Transactions with Controlling Affiliates. Except as otherwise specifically permitted herein, the Company and its Restricted Subsidiaries shall not, and shall not permit their respective Restricted Subsidiaries to (except pursuant to contracts outstanding as of (i) with respect to the Company, the Effective Date, or (ii) with respect to any Restricted Subsidiary of the Company, the Effective Date or, if later, the date such Restricted Subsidiary first became a Restricted Subsidiary of the Company), enter into or engage in any material transaction or arrangement or series of related transactions or arrangements which in the aggregate would be material with any Controlling Affiliate, including without limitation, the purchase from, sale to or exchange of property with, any merger, amalgamation or consolidation with or into, or the rendering of any service by or for, any Controlling Affiliate, unless such transaction or arrangement or series of related transactions or arrangements, taken as a whole, are no less favorable to the Company or such Restricted Subsidiary than would be obtained in an [Senior Secured Revolving Credit Agreement] arms’ length transaction with a Person that is not a Controlling Affiliate, or, if in the good faith judgment of the Board of Directors of the Company, no comparable transaction is available with which to compare such transaction, such transaction is otherwise fair to the Company or the relevant Restricted Subsidiary from a financial point of view.
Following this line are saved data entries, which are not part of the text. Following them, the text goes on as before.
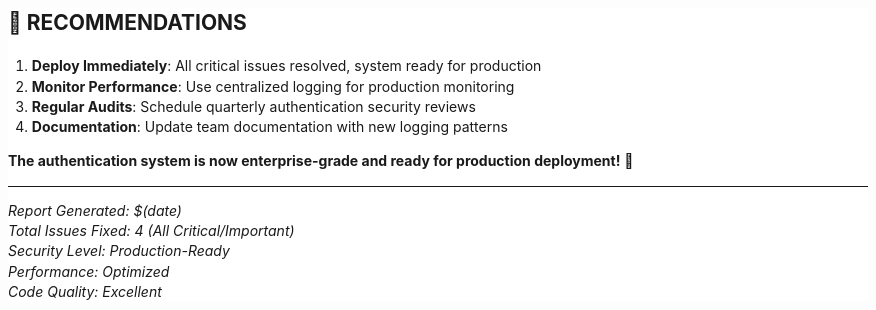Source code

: ## 🎯 **RECOMMENDATIONS**

1. **Deploy Immediately**: All critical issues resolved, system ready for production
2. **Monitor Performance**: Use centralized logging for production monitoring
3. **Regular Audits**: Schedule quarterly authentication security reviews
4. **Documentation**: Update team documentation with new logging patterns

**The authentication system is now enterprise-grade and ready for production deployment!** 🚀

---

*Report Generated: $(date)*  
*Total Issues Fixed: 4 (All Critical/Important)*  
*Security Level: Production-Ready*  
*Performance: Optimized*  
*Code Quality: Excellent*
Notwithstanding the foregoing, this Section 7.4 shall not prohibit: (a) arrangements entered in the ordinary course of business with any officer, director or employee of any Credit Party or Restricted Subsidiary; (b) customary fees paid to members of the board of directors or similar governing body of any Credit Party or Restricted Subsidiary; (c) any transaction not otherwise prohibited by this Agreement between or among the Company and/or any of its Subsidiaries; and (d) any transactions and arrangements permitted by, and complying with the applicable terms of, Section 7.1, Section 7.2, Section 7.3, Section 7.5 or Section 7.11.